Wanita-wanita Indonesia pemakai hijab pun tidak sertamerta terdegradasi harkatnya. Anak saya (yang suka pinjam jarum pentol itu) masih associate director di tempat kerjanya dan masih berenang dengan baju renang khusus muslimah yang menutup aurat dari ujung ke ujung. Bahkan sekarang Polwan, yang sudah diizinkan berjilbab, bisa mengatur lalu lintas dengan full jilbab. Alhamdullilah, naluri budaya lokal masih kuat dan melawan dengan cerdik tekanan Arabisasi dalam tradisi berbusana.
Beberapa hari yang lalu, dalam rangka Munas NU di Masjid Istiqlal, Jakarta, Presiden Jokowi melontarkan istilah ”Islam Nusantara”. Maksudnya adalah Islam di Indonesia punya model sendiri yang tidak usah meniruniru Arab. Islam Nusantara adalah Islam yang dipraktikkan di Indonesia yang bersifat toleran, moderat, damai, inklusif, dan membaur dengan budaya lokal.
Istilah ini langsung menimbulkan protes. Alasannya adalah di Alquran tidak ada kata Islam Nusantara. Islam Nusantara juga tidak diperlukan karena Islam ya Islam, tidak perlu dikasih embel-embel apa pun, karena Islam itu universal. Pertanyaannya sekarang, adakah Islam universal itu? Walaupun agama datang dari langit, dari Allah, tetapi ketika dipraktikkan oleh manusia di bumi, mau atau tidak mesti berangkulan dengan budaya.

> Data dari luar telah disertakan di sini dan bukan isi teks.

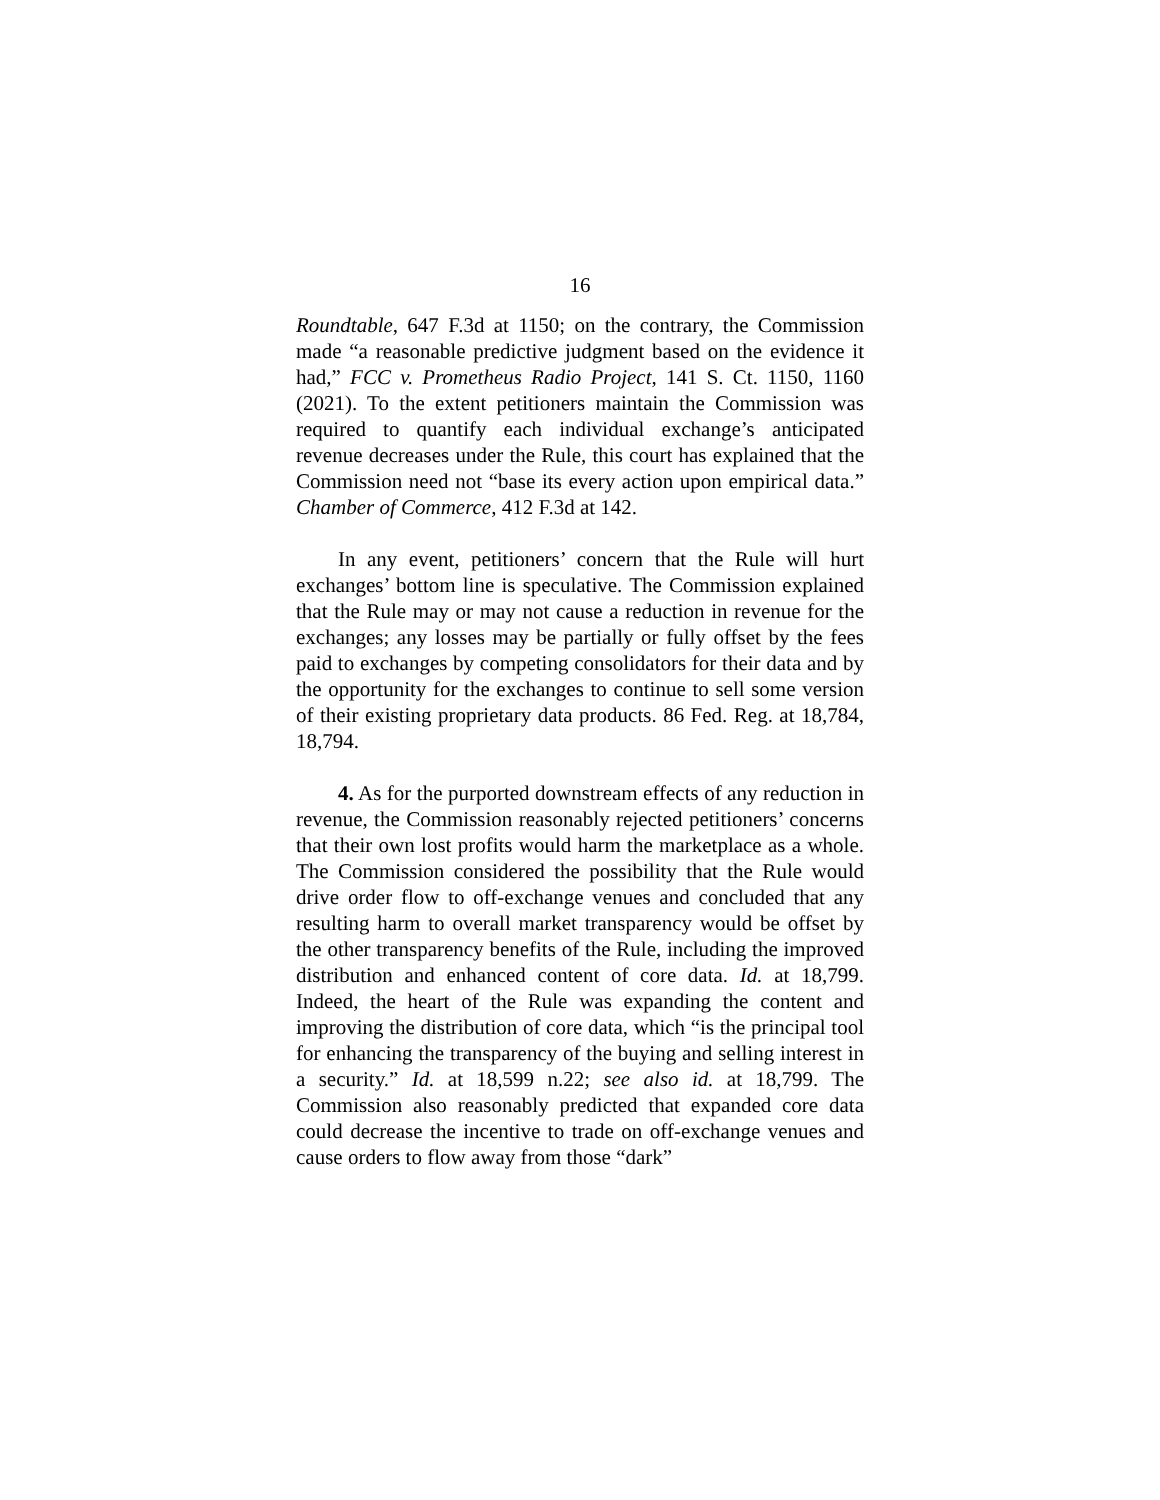16
Roundtable, 647 F.3d at 1150; on the contrary, the Commission made “a reasonable predictive judgment based on the evidence it had,” FCC v. Prometheus Radio Project, 141 S. Ct. 1150, 1160 (2021). To the extent petitioners maintain the Commission was required to quantify each individual exchange’s anticipated revenue decreases under the Rule, this court has explained that the Commission need not “base its every action upon empirical data.” Chamber of Commerce, 412 F.3d at 142.
In any event, petitioners’ concern that the Rule will hurt exchanges’ bottom line is speculative. The Commission explained that the Rule may or may not cause a reduction in revenue for the exchanges; any losses may be partially or fully offset by the fees paid to exchanges by competing consolidators for their data and by the opportunity for the exchanges to continue to sell some version of their existing proprietary data products. 86 Fed. Reg. at 18,784, 18,794.
4. As for the purported downstream effects of any reduction in revenue, the Commission reasonably rejected petitioners’ concerns that their own lost profits would harm the marketplace as a whole. The Commission considered the possibility that the Rule would drive order flow to off-exchange venues and concluded that any resulting harm to overall market transparency would be offset by the other transparency benefits of the Rule, including the improved distribution and enhanced content of core data. Id. at 18,799. Indeed, the heart of the Rule was expanding the content and improving the distribution of core data, which “is the principal tool for enhancing the transparency of the buying and selling interest in a security.” Id. at 18,599 n.22; see also id. at 18,799. The Commission also reasonably predicted that expanded core data could decrease the incentive to trade on off-exchange venues and cause orders to flow away from those “dark”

Karena itulah, di Sumatera Barat ada Islam yang matriakhal, di Jawa ada Islam yang percaya pada Nyai Loro Kidul, menara Masjid Kudus berbentuk seperti pura Hindu, pancuran tempat umat berwudu berornamen kepala arca (dan tidak satu pun umat yang kemudian memuja arca itu), dan lainnya. Tetapi, Islam Nusantara memang tidak bisa dipaksakan di Afghanistan atau Pakistan atau Arab Saudi sendiri. Tetapi juga tidak bisa Islamnya Arab dipaksakan di Indonesia.
Indonesia mengenal Islam melalui jalur damai dengan gaya dakwah Wali Songo, padahal universalisasi atau Arabisasi Islam selalu dengan kekerasan (sweeping, teror, dan sebagainya). Karena itulah, Islam Nusantara (termasuk mengaji dengan langgam Jawa) secara refleks menolak universalisasi Islam melalui caranya artis LCB mempromosikan teknik berhijab-minimum jarum pentol.